I expected the usual potent concoction of prepackaged yellow powder and potatoes, but instead got a goat curry that had obviously stewed for hours, the fat from the goat blending with the spices, onions, potato and beans into a fall-off-the-bone addiction. Really, the stuff is that good, and the spice is applied with careful precision, so that it takes a while for the heat to catch up with you.
The jerk chicken is something entirely different from the bland, dark, sticky mess many Caribbean restaurants serve up; while also being fall-of-the-bone tender, it’s smoky, malty taste lingers on your tastebuds and there’s no hint of bitter blackening. It’s absolutely delicious, the best I’ve had. Anywhere. In fact, it’s one of the best chicken dishes I’ve had in Edmonton in the last 20 years.

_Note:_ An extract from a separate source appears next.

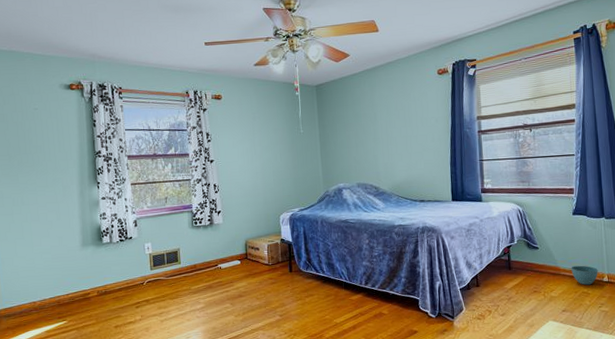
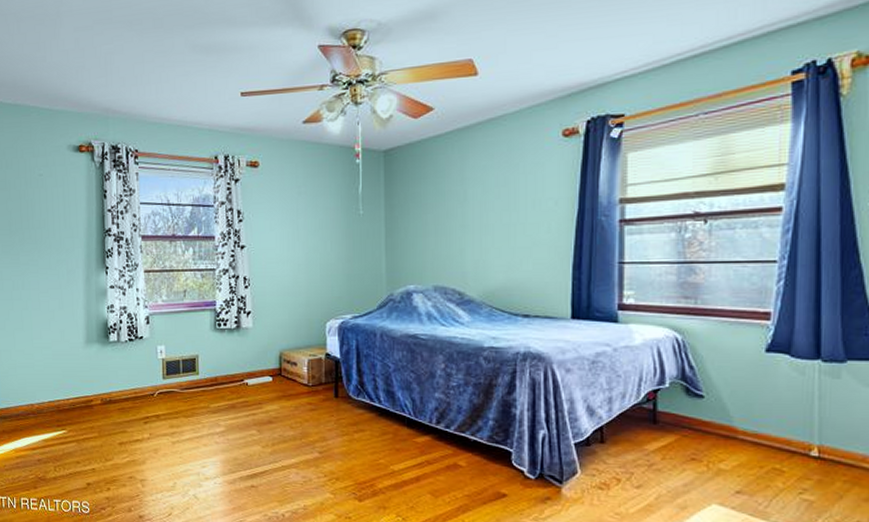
plant pot: present [571,265,598,285] -> none [756,428,802,459]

Both in a substantial combo with rice and coleslaw clocks in at $13.50, which is OK — a better deal is to go with a friend and each get an order of one or the other, then share. It’s a couple of bucks more, but a lot more of each type of food.
The restaurant has an extensive menu featuring everything from oxtail (a dry, peppery beef stew that’s hard to describe), patties, and fish dishes to Jamaican desserts; again, this is a hit-or-miss proposition: it was out of its much-lauded rum cake on each visit, and I missed the homemade patties by literally one patron… in the middle of the afternoon.
The restaurant itself is very much a little corner of the Caribbean, with a wide selection of important beverages, including coconut drinks, ginger beer, Red Stripe for those who like their beer with alcohol, and a couple of counters full of hardcore reggae and dub CDs. There are only a few tables, so your best bet is to assume it’s takeout, then grab one and take a load off, if you’re lucky enough to have the option.
In the old days, when almost every small restaurant relied on home-cooked food, Safron’s would’ve been called a lunch counter, which I expect is when it sees the bulk of its business. You don’t have to show up at noon, but the longer you leave it, the more likely you are to be on Island Time.
And even if it does take a few trips back for you to sample something specific (one dish is notably only served on “Saturdays, after 1 p.m.”) the place is licenced — so that’s not such a bad thing.